* Document layout detection data *
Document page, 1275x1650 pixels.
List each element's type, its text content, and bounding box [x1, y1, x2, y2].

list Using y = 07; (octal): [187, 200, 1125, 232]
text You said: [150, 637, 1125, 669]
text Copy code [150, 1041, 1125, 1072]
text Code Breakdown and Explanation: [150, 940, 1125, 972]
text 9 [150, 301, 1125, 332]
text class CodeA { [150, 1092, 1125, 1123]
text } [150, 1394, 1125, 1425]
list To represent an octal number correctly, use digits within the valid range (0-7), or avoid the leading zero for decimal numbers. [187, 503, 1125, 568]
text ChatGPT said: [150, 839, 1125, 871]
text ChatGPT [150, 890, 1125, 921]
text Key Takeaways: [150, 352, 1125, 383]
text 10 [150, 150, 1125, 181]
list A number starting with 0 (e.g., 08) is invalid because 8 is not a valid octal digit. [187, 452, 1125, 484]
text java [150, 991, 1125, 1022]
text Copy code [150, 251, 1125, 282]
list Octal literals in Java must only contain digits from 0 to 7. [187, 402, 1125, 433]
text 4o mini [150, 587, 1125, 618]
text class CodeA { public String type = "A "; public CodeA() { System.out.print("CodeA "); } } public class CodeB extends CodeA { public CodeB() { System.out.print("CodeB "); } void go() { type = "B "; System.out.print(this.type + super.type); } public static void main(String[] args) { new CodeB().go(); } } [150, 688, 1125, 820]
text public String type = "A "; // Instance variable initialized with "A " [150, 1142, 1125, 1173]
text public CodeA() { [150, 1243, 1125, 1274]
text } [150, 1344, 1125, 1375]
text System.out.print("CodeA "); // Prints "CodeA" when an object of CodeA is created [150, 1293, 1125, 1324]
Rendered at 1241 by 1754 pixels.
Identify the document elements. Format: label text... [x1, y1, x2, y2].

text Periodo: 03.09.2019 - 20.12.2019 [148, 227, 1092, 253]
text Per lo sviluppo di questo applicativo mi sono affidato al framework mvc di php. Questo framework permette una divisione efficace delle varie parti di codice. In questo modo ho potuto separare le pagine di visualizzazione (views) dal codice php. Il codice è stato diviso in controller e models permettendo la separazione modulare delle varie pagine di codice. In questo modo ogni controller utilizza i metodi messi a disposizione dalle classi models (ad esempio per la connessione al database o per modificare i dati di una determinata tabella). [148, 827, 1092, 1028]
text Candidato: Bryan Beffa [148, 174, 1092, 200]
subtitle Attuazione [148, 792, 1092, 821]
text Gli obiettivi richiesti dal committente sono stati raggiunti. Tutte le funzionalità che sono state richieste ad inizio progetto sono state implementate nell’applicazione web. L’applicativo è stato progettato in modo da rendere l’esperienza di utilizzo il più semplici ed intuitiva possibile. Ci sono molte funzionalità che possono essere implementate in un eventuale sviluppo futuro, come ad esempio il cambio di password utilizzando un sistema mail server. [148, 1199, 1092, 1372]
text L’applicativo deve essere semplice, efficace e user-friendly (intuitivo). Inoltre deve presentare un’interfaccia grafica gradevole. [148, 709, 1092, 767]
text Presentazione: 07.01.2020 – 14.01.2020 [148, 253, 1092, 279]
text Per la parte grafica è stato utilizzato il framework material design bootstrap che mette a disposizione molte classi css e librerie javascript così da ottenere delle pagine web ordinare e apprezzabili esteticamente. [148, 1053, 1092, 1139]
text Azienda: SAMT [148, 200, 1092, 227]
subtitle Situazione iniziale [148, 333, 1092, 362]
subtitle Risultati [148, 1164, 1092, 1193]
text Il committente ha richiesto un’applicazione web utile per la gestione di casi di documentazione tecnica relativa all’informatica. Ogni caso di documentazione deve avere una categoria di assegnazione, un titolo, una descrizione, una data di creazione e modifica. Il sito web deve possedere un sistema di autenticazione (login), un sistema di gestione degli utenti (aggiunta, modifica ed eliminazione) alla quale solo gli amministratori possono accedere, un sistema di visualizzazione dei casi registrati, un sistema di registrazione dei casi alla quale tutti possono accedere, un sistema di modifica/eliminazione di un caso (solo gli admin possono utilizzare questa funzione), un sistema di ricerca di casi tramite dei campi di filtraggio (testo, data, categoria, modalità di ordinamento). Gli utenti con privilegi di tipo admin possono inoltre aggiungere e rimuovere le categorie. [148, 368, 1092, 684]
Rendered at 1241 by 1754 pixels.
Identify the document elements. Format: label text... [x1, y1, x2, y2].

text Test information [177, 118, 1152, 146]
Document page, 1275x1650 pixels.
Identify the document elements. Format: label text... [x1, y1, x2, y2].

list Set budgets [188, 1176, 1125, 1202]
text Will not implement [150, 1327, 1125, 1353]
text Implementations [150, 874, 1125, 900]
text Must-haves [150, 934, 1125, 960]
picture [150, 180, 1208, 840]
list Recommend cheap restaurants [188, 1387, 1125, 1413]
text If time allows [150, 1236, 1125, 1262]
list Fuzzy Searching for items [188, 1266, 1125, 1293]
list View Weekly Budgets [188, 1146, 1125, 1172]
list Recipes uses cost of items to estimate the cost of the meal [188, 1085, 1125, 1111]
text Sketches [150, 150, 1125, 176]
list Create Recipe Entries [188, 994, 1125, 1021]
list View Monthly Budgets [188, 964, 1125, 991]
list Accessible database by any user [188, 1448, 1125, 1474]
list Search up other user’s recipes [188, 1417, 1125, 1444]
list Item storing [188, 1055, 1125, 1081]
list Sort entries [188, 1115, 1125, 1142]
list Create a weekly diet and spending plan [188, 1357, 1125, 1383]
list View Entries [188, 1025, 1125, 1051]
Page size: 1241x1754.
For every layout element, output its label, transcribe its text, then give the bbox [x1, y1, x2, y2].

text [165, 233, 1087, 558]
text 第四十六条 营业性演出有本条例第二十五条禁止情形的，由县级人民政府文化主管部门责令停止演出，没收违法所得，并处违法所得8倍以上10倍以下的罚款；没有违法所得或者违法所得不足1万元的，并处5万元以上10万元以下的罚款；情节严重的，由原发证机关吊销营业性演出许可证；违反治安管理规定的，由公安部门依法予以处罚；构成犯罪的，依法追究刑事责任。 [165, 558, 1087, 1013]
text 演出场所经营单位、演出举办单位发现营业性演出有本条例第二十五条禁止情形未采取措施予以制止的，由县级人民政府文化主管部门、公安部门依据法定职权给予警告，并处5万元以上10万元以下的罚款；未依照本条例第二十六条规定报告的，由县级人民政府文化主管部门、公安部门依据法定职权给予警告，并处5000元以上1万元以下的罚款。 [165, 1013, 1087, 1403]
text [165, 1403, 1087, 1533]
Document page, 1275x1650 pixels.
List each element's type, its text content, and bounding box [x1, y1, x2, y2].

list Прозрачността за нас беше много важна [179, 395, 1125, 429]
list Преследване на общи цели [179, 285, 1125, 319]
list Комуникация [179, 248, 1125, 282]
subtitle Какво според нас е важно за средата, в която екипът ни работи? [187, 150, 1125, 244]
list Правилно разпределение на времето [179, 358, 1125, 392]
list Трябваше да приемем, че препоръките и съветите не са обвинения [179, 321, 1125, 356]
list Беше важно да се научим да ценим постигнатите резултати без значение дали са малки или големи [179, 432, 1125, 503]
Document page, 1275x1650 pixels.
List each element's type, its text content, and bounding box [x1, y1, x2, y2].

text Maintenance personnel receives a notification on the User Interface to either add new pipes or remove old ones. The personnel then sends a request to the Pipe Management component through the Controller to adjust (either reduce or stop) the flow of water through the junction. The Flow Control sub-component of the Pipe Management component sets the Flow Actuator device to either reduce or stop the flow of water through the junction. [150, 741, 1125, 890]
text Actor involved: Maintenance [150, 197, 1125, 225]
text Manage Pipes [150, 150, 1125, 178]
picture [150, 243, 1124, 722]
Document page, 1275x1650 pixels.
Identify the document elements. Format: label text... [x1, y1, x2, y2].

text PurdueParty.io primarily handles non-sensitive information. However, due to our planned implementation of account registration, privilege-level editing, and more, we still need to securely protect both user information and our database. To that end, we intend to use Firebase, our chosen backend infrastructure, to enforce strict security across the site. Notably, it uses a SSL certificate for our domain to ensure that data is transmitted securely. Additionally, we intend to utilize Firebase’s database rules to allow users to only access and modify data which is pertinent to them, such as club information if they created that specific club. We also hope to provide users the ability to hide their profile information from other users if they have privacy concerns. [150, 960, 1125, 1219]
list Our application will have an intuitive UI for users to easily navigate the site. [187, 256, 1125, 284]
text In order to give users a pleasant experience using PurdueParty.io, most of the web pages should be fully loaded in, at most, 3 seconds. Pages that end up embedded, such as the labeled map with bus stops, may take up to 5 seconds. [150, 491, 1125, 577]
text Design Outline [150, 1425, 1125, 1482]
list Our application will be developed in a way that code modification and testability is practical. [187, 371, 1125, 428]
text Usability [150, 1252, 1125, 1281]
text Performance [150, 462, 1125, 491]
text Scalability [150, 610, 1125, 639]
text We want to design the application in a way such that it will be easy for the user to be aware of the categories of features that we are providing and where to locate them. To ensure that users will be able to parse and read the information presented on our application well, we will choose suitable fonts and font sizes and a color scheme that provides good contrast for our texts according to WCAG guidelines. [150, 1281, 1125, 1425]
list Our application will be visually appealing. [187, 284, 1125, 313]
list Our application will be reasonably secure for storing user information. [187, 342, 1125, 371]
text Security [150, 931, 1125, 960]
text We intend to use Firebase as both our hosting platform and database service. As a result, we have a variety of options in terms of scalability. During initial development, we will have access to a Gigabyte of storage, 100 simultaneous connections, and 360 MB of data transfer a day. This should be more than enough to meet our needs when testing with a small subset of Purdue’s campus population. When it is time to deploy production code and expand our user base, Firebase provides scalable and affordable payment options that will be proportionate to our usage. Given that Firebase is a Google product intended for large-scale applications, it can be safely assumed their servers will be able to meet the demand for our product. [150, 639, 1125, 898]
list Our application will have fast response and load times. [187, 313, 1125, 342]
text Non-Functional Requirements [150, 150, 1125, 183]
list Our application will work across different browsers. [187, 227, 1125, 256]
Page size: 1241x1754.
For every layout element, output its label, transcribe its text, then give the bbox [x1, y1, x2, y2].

* Problem details *
In the records above, find each line holding "valid" and copy it.

* Output below *
list To represent an octal number correctly, use digits within the valid range (0-7), or avoid the leading zero for decimal numbers. [187, 503, 1125, 568]
list A number starting with 0 (e.g., 08) is invalid because 8 is not a valid octal digit. [187, 452, 1125, 484]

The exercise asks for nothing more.